I understand that numerical precision can be an issue (e.g., overflow/underflow) and each compiler may optimize the code differently (e.g., fused multiply-and-add) but, setting that aside for now, is there some way to ensure/force the CPU code and the GPU code to both produce the SAME output (up to 4-5 decimal places)? Or maybe there is some clever way to improve the precision?
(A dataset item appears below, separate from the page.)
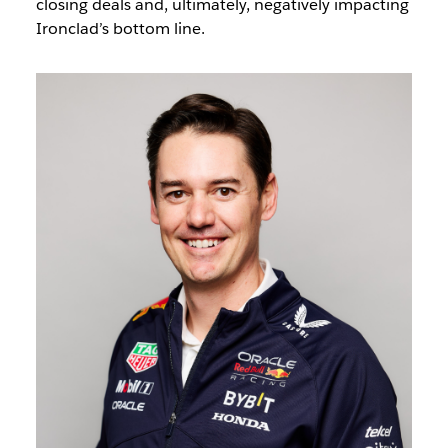
closing deals and, ultimately, negatively impacting
Ironclad’s bottom line.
I was able to leverage the pyfma package in the CPU code (without numba njit!) to produce a result that matches the GPU code:

import numpy as np
import pyfma
import _pyfma
from numpy.typing import ArrayLike

def monkey_patch_fma(a: ArrayLike, b: ArrayLike, c: ArrayLike) -> np.ndarray:
    """
    This is a simple monkey patch to make `pyfma` compatible with NumPy v2.0

    Based on this `pyfma` PR - https://github.com/nschloe/pyfma/pull/17/files
    """
    a = np.asarray(a)
    b = np.asarray(b)
    c = np.asarray(c)
    # dtype = np.find_common_type([], [a.dtype, b.dtype, c.dtype])
    dtype = np.promote_types(np.promote_types(a.dtype, b.dtype), c.dtype)
    a = a.astype(dtype)
    b = b.astype(dtype)
    c = c.astype(dtype)

    if dtype == np.single:
        return _pyfma.fmaf(a, b, c)
    elif dtype == np.double:
        return _pyfma.fma(a, b, c)

    assert dtype == np.longdouble
    return _pyfma.fmal(a, b, c)

pyfma.fma = monkey_patch_fma

def fma_cpu_func(a, b, c, d):
    for i in range(len(a)):
        for l in range(d[i], 0, -1):
            for j in range(l):
                a[i, j] = pyfma.fma(b[i], a[i, j], (1.0 - b[i]) * a[i, j + 1]) / c[i]
    return a[:, 0]

a = np.array([[
    1.150962188573305234e+00, 1.135924188549360281e+00, 1.121074496043255930e+00, 1.106410753047196494e+00, 1.091930631080626046e+00,
    1.077631830820479752e+00, 1.063512081736074144e+00, 1.049569141728566635e+00, 1.035800796774924315e+00, 1.022204860576360286e+00,
    1.008779174211164253e+00, 9.955216057918859773e-01, 9.824300501268078412e-01, 9.695024283856580327e-01, 9.567366877695103744e-01,
    9.441308011848159598e-01, 9.316827669215179686e-01, 9.193906083351972569e-01, 9.072523735331967654e-01, 8.952661350646772265e-01,
    8.834299896145549891e-01, 8.717420577012704452e-01, 8.602004833783417626e-01, 8.488034339396569594e-01, 8.375490996284553624e-01,
    8.264356933499517055e-01, 8.154614503875622367e-01, 8.046246281226814290e-01, 7.939235057579688837e-01, 7.833563840441006842e-01,
    7.729215850099430130e-01, 7.626174516961046201e-01, 7.524423478918242925e-01, 7.423946578751554615e-01, 7.324727861564024334e-01,
    7.226751572247696043e-01, 7.130002152981841368e-01, 7.034464240762497989e-01, 6.940122664962961041e-01, 6.846962444924807878e-01,
    6.754968787579095357e-01, 6.664127085097342196e-01, 6.574422912571935562e-01, 6.485842025725561122e-01, 6.398370358649341227e-01,
    6.311994021569281577e-01, 6.226699298640693270e-01, 6.142472645770222783e-01, 6.059300688465173446e-01, 5.977170219709739829e-01,
    0.000000000000000000e+00
]])
b = np.array([1.533940813369776279e+00])
c = np.array([1.018336794718317062e+00])
d = np.array([50], dtype=np.int64)

fma_cpu_func(a.copy(), b, c, d)  # Produces array([0.67937252])

So, both the CPU and GPU outputs are identical and “closer” to the higher-precision output (0.644901534295876315641) but still inaccurate.